No. Physician ownership is not determinative as to whether an entity (regardless of its legal form, for example, limited liability company, professional corporation, etc.) is a “physician organization.” We note that 42 C.F.R. ï¿½411.352 states that, with respect to a group practice (which is a “physician organization”), the single legal entity that is the group practice may be organized by any party or parties, including, but not limited to, physicians, health care facilities, or other persons or entities. Likewise, physician ownership is not determinative as to whether an entity (regardless of its legal form, for example, limited liability company, professional corporation, etc.) is a “physician practice.”

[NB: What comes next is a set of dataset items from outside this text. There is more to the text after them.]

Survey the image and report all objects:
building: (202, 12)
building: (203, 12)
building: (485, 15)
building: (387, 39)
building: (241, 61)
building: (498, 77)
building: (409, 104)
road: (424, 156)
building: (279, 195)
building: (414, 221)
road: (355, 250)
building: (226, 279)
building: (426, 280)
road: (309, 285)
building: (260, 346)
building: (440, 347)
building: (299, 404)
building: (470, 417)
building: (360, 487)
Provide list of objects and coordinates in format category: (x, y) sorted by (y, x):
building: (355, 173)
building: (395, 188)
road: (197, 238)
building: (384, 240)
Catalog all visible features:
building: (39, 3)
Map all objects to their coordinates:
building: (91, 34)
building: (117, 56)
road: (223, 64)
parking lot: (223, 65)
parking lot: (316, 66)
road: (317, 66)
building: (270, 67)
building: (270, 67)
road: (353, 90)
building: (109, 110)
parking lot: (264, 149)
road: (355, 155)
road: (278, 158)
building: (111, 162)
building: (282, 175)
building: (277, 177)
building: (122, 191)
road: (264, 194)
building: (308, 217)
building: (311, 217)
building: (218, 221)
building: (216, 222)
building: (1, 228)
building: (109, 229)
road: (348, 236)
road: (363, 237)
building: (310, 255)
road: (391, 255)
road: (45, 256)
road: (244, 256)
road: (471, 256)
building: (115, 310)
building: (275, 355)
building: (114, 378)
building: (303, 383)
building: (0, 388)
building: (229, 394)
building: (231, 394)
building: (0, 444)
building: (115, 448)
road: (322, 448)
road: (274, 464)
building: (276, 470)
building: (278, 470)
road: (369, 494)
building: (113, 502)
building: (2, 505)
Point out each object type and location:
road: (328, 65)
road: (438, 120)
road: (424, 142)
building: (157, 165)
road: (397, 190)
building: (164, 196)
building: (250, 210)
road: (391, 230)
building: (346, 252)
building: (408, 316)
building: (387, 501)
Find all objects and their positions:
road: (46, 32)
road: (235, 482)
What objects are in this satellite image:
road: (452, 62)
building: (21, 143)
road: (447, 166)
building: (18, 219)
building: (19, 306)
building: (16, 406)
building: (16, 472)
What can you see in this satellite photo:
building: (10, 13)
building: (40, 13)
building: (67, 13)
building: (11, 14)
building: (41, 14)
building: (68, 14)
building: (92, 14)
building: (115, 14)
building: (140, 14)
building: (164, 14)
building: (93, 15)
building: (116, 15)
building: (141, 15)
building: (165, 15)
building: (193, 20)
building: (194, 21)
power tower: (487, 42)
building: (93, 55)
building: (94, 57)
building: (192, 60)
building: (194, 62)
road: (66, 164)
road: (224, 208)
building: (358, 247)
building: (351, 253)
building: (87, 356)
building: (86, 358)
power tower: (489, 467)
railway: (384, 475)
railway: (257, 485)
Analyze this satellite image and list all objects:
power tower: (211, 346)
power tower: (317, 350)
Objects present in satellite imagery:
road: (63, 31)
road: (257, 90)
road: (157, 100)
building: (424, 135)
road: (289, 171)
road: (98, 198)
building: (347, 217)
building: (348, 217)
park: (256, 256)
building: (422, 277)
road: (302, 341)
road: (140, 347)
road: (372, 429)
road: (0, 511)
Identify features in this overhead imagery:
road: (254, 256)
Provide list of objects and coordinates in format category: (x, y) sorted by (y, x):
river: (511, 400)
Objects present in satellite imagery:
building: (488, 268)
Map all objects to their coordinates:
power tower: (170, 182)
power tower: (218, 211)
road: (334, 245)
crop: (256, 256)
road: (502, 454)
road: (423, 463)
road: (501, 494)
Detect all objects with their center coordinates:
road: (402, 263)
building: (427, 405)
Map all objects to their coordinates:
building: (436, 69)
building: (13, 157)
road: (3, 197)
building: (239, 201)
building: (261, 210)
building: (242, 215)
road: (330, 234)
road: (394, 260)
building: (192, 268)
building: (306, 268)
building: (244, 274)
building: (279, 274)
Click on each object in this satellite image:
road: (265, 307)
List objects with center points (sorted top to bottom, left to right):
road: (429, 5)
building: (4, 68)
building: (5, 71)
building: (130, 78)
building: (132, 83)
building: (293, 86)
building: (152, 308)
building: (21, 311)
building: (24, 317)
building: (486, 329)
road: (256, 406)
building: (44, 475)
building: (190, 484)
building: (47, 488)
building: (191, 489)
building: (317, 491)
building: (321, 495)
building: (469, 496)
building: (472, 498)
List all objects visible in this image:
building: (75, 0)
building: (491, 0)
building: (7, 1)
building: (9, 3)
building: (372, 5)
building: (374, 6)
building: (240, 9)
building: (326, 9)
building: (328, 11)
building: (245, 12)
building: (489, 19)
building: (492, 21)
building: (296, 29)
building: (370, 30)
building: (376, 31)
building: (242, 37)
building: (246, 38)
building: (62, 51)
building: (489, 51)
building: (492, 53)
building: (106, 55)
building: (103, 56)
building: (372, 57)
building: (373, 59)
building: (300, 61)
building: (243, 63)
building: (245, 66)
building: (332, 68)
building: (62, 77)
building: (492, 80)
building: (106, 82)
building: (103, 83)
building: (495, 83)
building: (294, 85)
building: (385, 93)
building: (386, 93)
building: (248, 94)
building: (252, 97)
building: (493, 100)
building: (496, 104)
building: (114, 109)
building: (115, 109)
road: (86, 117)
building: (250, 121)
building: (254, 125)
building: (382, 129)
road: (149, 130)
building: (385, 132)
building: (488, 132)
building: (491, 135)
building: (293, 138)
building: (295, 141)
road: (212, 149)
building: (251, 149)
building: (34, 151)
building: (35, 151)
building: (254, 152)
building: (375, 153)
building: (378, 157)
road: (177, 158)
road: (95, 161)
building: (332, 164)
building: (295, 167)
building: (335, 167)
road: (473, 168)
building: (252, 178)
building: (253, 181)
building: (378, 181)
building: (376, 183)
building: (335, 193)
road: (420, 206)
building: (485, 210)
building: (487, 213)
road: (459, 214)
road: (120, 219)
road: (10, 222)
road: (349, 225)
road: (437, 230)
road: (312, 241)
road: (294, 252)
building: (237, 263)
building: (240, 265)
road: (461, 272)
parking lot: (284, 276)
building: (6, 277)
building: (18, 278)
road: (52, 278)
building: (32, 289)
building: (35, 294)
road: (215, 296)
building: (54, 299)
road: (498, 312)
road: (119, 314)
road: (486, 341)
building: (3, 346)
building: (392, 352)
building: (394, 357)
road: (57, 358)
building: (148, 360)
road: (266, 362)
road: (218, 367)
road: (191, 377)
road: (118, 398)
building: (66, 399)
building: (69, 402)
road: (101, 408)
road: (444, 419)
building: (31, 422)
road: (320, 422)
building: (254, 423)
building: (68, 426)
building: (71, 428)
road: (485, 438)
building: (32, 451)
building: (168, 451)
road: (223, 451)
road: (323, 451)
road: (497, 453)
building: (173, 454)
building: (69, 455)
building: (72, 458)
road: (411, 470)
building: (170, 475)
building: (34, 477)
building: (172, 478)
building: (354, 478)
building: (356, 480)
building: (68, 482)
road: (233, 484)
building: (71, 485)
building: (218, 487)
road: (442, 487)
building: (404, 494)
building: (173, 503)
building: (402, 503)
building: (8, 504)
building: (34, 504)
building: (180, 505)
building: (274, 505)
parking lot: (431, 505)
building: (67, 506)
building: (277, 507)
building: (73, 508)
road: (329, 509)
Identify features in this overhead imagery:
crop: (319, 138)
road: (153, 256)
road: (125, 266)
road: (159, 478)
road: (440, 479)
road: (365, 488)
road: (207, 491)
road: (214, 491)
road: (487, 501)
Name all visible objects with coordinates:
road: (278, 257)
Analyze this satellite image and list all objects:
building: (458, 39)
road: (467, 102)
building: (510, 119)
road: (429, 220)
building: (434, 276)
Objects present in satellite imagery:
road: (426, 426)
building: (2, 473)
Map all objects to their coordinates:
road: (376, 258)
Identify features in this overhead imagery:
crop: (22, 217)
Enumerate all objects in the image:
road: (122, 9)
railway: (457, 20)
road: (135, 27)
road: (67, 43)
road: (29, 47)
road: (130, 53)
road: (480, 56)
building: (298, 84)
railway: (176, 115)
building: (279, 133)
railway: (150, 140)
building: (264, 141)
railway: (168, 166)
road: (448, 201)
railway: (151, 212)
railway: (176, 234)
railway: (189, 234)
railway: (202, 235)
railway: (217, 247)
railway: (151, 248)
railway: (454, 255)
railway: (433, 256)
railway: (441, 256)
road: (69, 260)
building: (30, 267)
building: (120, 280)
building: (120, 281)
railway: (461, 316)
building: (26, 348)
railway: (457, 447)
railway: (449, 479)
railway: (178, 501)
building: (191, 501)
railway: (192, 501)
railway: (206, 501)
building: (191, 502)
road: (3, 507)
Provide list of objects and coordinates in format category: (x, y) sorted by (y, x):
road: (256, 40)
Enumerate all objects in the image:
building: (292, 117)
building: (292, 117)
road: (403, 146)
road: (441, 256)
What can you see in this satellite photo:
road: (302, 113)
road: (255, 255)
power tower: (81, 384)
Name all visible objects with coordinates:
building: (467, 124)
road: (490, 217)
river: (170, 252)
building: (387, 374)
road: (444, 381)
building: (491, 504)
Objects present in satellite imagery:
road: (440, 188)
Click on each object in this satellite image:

If a hospital (or other Part A provider) directly employs or contracts with physicians to provide physician services to hospital patients, does that make the hospital (or other Part A provider) a “physician organization”?
A hospital (or other Part A provider) is not considered to be a “physician organization” simply because it has employment or contractual arrangements with physicians for the provision of patient care services.
STARK FREQUENTLY ASKED QUESTIONS
What is the Stark ban on physician self-referral?
The Stark II ban took effect on January 1, 1995. On January 4, 2001, the Centers for Medicare and Medicaid Services (“CMS”), which oversees enforcement of the Stark ban, issued the first part of final regulations implementing the ban. The Phase I final regulations took effect on January 4, 2002 and contained many changes to the Stark II ban that directly impacted healthcare providers’ common business relationships. Phase I of the rule addressed Section 1877 of the Act, paragraphs (a) and (b), regarding the general prohibition and the exceptions related to ownership and investment interests; the statutory exceptions for certain compensation arrangements; and the reporting requirements. Additionally, Phase II creates new regulatory exceptions and addresses public comments on Phase I of the rulemaking. Phase I and Phase II of the final regulations are intended to be integrated and read together as a whole. Modifications and revisions to Phase I are indicated in the Phase II preamble and corresponding regulations. The Phase I and Phase II rules together supersede the 1995 final rule (60 Fed. Reg. 41914), which had been applicable to clinical laboratory services. On September 5, 2007, CMS issued Phase III of the final regulations. Phase III responds to comments on Phase II and, thus, addresses the entire Stark regulatory scheme. Phases I, II and III of the rulemaking are intended to read as a unified whole. CMS states that except as otherwise noted, to the extent that the preamble in Phase III uses different language to describe a concept that was addressed Phase I or Phase II, the intent is to expound on previous discussions, not to change the scope or meaning.
What are the penalties for violating the Stark ban?
Penalties for violating Stark can be severe. They include denial of payment, refund of payment, imposition of a $15,000 per service civil monetary penalty and imposition of a $100,000 civil monetary penalty for each arrangement considered to be a circumvention scheme.